Could it be something like two k8s pods both executing the same flow?
k
Ah did Lazarus trigger another Flow run?
d
From the dashboard, I only see this flow run 🤔 Apparently, one of our DevOps killed some pods yesterday, so this really looks like 2 pods running the same flow.
k
I mean from the logs, do you see Lazarus events re-submitting the Flow Run?
Second apart is pretty weird though because Lazarus is like a 10 minute thing
d
Nope, nothing else when looking at the full logs... I'll check with our DevOps to see the status of the pods.

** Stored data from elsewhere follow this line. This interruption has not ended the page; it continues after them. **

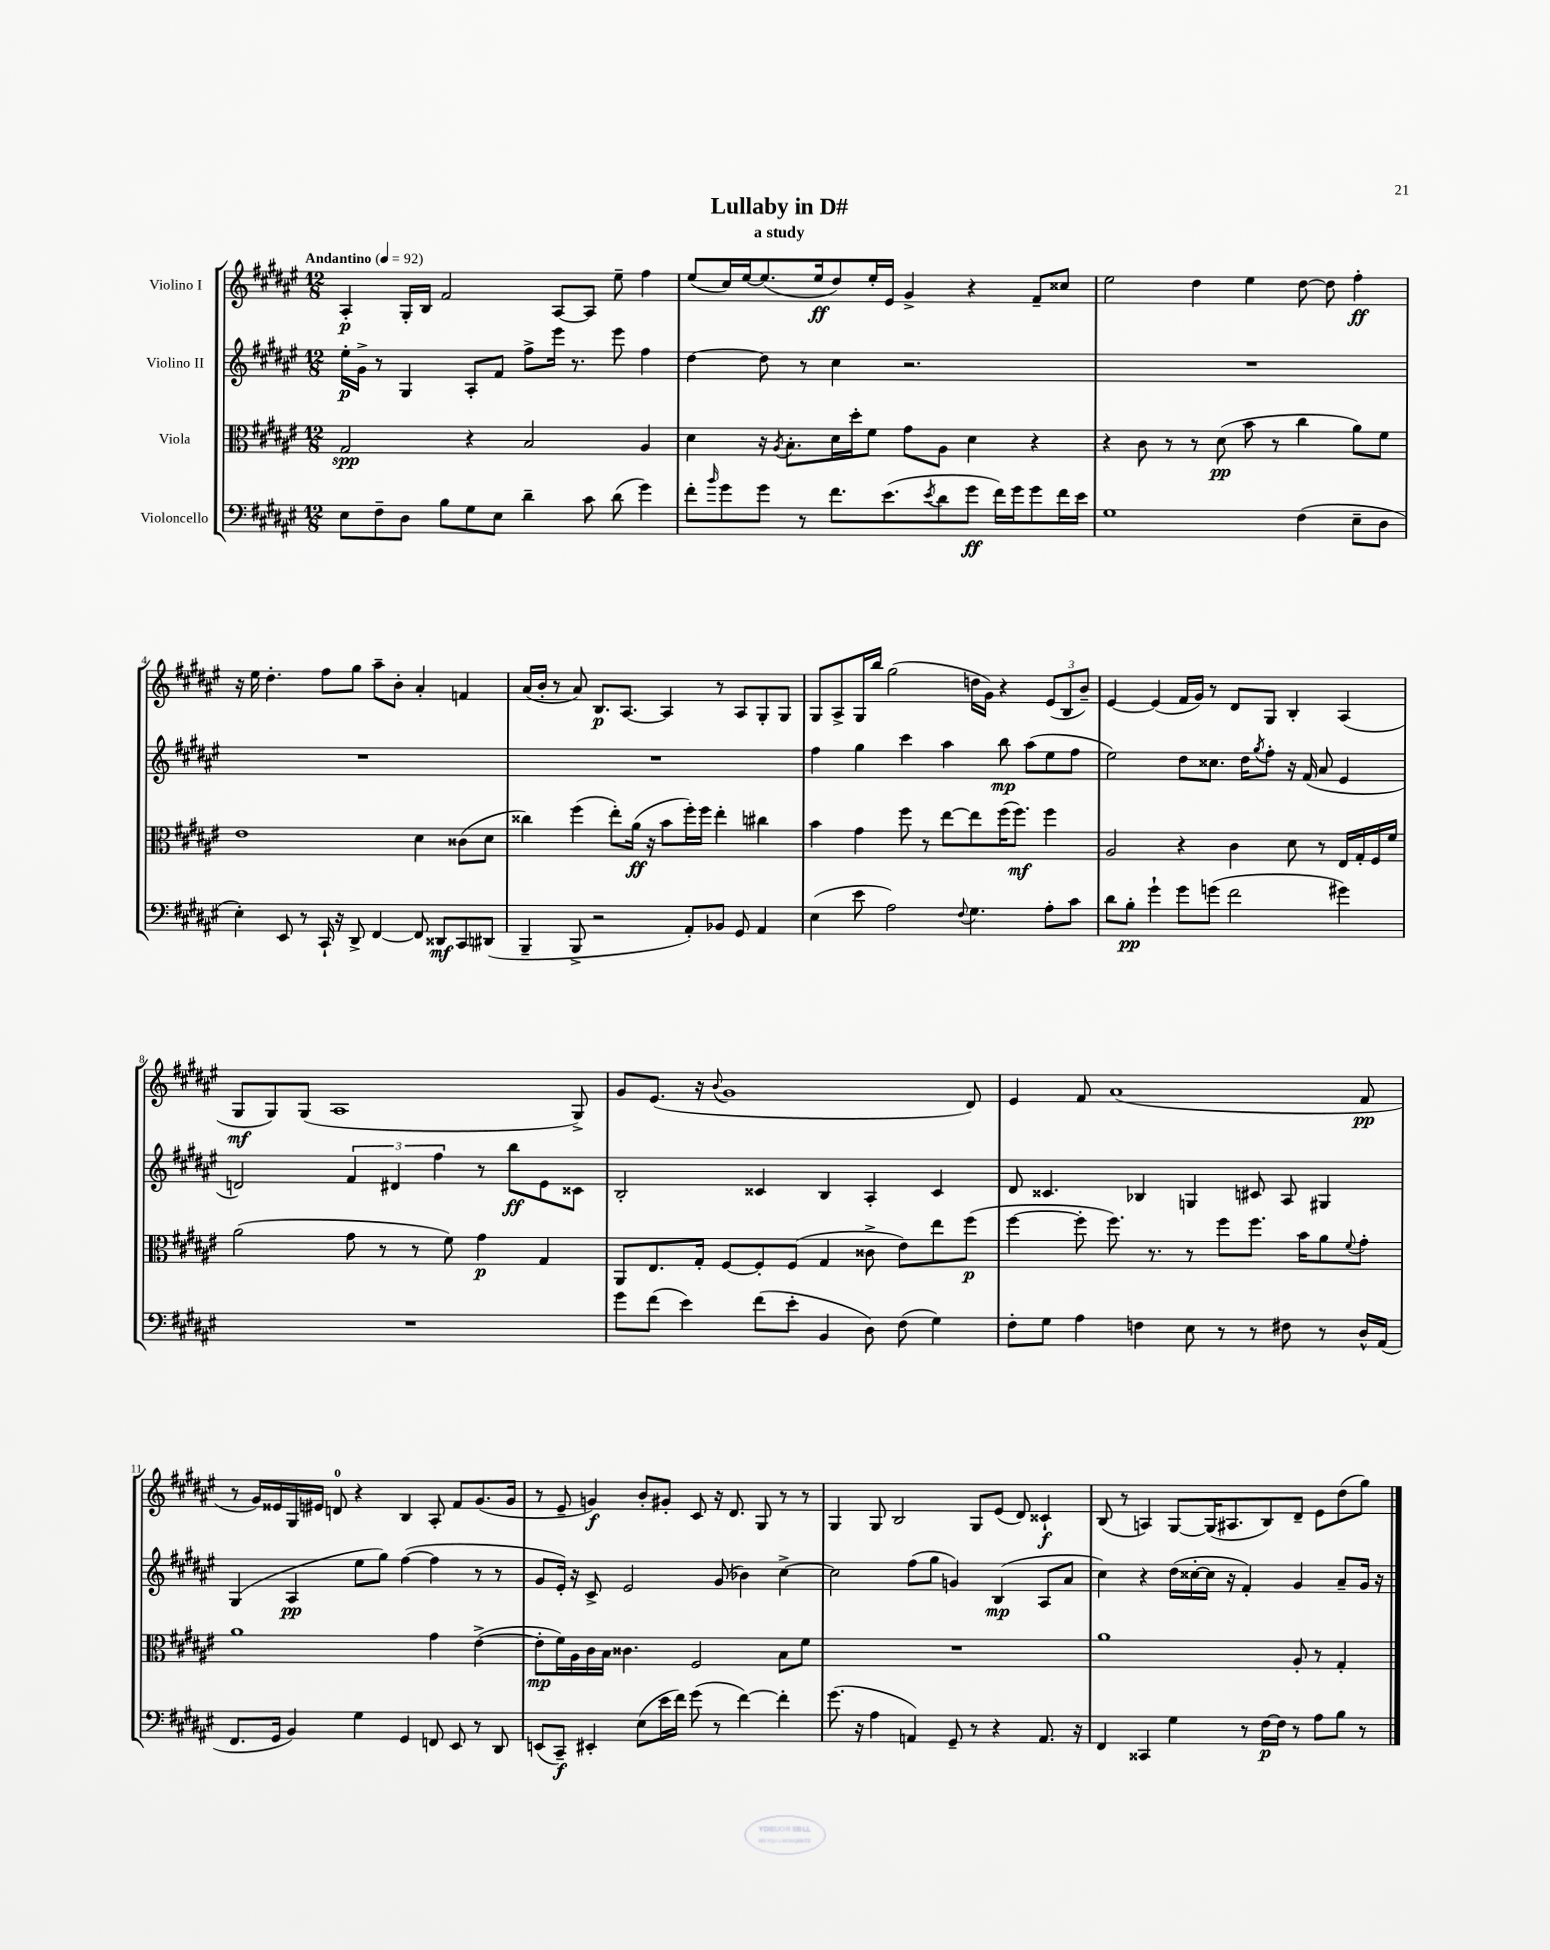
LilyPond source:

\header { title = "Lullaby in D#" subtitle = "a study" }
<<
\new StaffGroup <<
\new Staff = "s0" \with { instrumentName = "Violino I" } {
    \clef treble \key fis \major \numericTimeSignature \time 12/8 \tempo "Andantino" 4 = 92
    ais4-.\p gis16-. b16 fis'2 ais8~ ais8 eis''8-- fis''4 |
    eis''8( cis''16) eis''16~ eis''8.( eis''16\ff dis''8) eis''16-. eis'16 gis'4-> r4 fis'8-- cisis''8 |
    eis''2 dis''4 eis''4 dis''8~ dis''8 fis''4-.\ff |
    r16 eis''16 dis''4.-. fis''8 gis''8 ais''8-- b'8-. ais'4-. f'4 |
    ais'16( b'16-. r8 ais'8) b8.\p ais8.~ ais4 r8 ais8 gis8-. gis8 |
    gis8 ais8-> gis16 b''16 gis''2( d''16 gis'16) r4 \tuplet 3/2 { eis'8( b8 b'8--) } |
    eis'4~ eis'4( fis'16 gis'16) r8 dis'8 gis8 b4-. ais4( |
    gis8\mf gis8) gis8( ais1 gis8->) |
    gis'8 eis'8.( r16 \appoggiatura { b'8 } gis'1 dis'8) |
    eis'4 fis'8 ais'1( fis'8\pp |
    r8 gis'16) eisis'16 gis16 eis'16 d'8-0 r4 b4 ais8-. fis'8 gis'8.( gis'16 |
    r8 eis'8-- g'4\f) b'8-. gis'8-. cis'8 r16 dis'8. gis8 r8 r8 |
    gis4 gis8 b2 gis8 eis'8( dis'8) cisis'4-!\f |
    b8( r8 a4) gis8~ gis16( ais8. b8) dis'8-- eis'8 dis''8( gis''8) \bar "|." |
}
\new Staff = "s1" \with { instrumentName = "Violino II" } {
    \clef treble \key fis \major \numericTimeSignature \time 12/8
    eis''16-.\p gis'16-> r8 gis4 ais8-. fis'8 fis''8-> eis'''16 r8. eis'''8 fis''4 |
    dis''4~ dis''8 r8 cis''4 r2. |
    R1. |
    R1. |
    R1. |
    fis''4 gis''4 cis'''4 ais''4 b''8\mp ais''8( eis''8 fis''8 |
    eis''2) dis''8 cisis''8. dis''16 \acciaccatura { gis''8 } fis''8-. r16 fis'16( ais'8 eis'4 |
    d'2) \tuplet 3/2 { fis'4 dis'4 fis''4 } r8 b''8\ff eis'8 cisis'8 |
    b2-. cisis'4 b4 ais4-. cisis'4 |
    dis'8 cisis'4. bes4 g4 cis'8 ais8 gis4 |
    gis4( ais4\pp eis''8 gis''8) fis''4~( fis''4 r8 r8 |
    gis'8 eis'16-.) r16 cis'8-> eis'2 gis'8( bes'4) cis''4~-> |
    cis''2 fis''8( gis''8 g'4) b4\mp( ais8 ais'8 |
    cis''4) r4 dis''16( cisis''16~-. cisis''16 r16 fis'4-.) gis'4 ais'8-- gis'16 r16 \bar "|." |
}
\new Staff = "s2" \with { instrumentName = "Viola" } {
    \clef alto \key fis \major \numericTimeSignature \time 12/8
    gis2\spp r4 b2 ais4 |
    dis'4 r16 \acciaccatura { ais8 } b8.-. dis'16 dis''16-. fis'8 gis'8 ais8 dis'4 r4 |
    r4 cis'8 r8 r8 dis'8\pp( b'8 r8 cis''4 ais'8) fis'8 |
    eis'1 dis'4 cisis'8( dis'8 |
    cisis''4) fis''4( eis''8-.) ais'16\ff( r16 b'8 fis''16-.) fis''16 eis''4-. cis''4 |
    b'4 gis'4 fis''8 r8 eis''8~ eis''8 fis''16( fis''8.\mf) fis''4 |
    ais2 r4 cis'4 dis'8 r8 eis16 gis16-. fis16 fis'16 |
    ais'2( gis'8 r8 r8 fis'8) gis'4\p gis4 |
    ais,8 eis8. gis16-. fis8~ fis8-. fis8( gis4 cisis'8-> eis'8) eis''8 fis''8\p( |
    fis''4~ fis''8-. fis''8.) r8. r8 fis''8 fis''8. b'16 ais'8 \appoggiatura { fis'8 } gis'8-. |
    ais'1 gis'4 eis'4~->( |
    eis'8-.\mp fis'16) ais16 cis'16 b16 cisis'4. fis2 b8 fis'8 |
    R1. |
    ais'1 ais8-. r8 gis4-. \bar "|." |
}
\new Staff = "s3" \with { instrumentName = "Violoncello" } {
    \clef bass \key fis \major \numericTimeSignature \time 12/8
    eis8 fis8-- dis8 b8 gis8 eis8 dis'4-- cis'8 dis'8( gis'4) |
    fis'8-. \grace { b'16 } gis'8 gis'8 r8 fis'8. eis'8.( \acciaccatura { eis'8 } dis'8 gis'8\ff fis'16) gis'16 gis'8 fis'16 eis'16 |
    gis1 fis4( eis8-- dis8 |
    eis4-.) eis,8 r8 cis,16-! r16 dis,8-> fis,4~ fis,8 disis,8\mf cis,8 dis,8( |
    b,,4-- b,,8-> r2 ais,8-.) bes,8 gis,8 ais,4 |
    eis4( eis'8 ais2) \appoggiatura { fis8 } gis4. ais8-. cis'8 |
    dis'8 b8-.\pp gis'4-! gis'8 g'8( fis'2 gis'4) |
    R1. |
    gis'8 fis'8( eis'4) fis'8( eis'8-. b,4 dis8) fis8( gis4) |
    fis8-. gis8 ais4 f4 eis8 r8 r8 fis8 r8 dis16-^ ais,16( |
    fis,8. gis,16 b,4) gis4 gis,4 f,8 eis,8 r8 dis,8 |
    e,8( cis,8--\f) eis,4-. eis8( eis'16 fis'16) gis'8( r8 fis'4~) fis'4-. |
    gis'8.( r16 ais4 a,4) gis,8-- r8 r4 a,8. r16 |
    fis,4 cisis,4 gis4 r8 fis16~\p fis16 r8 ais8 b8 r8 \bar "|." |
}
>>
>>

Upon further investigation, looks like the parent task timed out not from our own code but because of no heartbeat ("No heartbeat detected from the remote task; marking the run as failed." (prefect-server.ZombieKiller.TaskRun) ), except that the worker actually continued in the backgroud. At the k8s level, there were indeed 2 pods deployed instead of one, so I'm guessing upon retrying the job was taken by the 2nd pod, while the 1st one was still running the flow.
k
I see, maybe threaded heartbeats can help with that?
d
I'll check it out, thank you very much Kevin!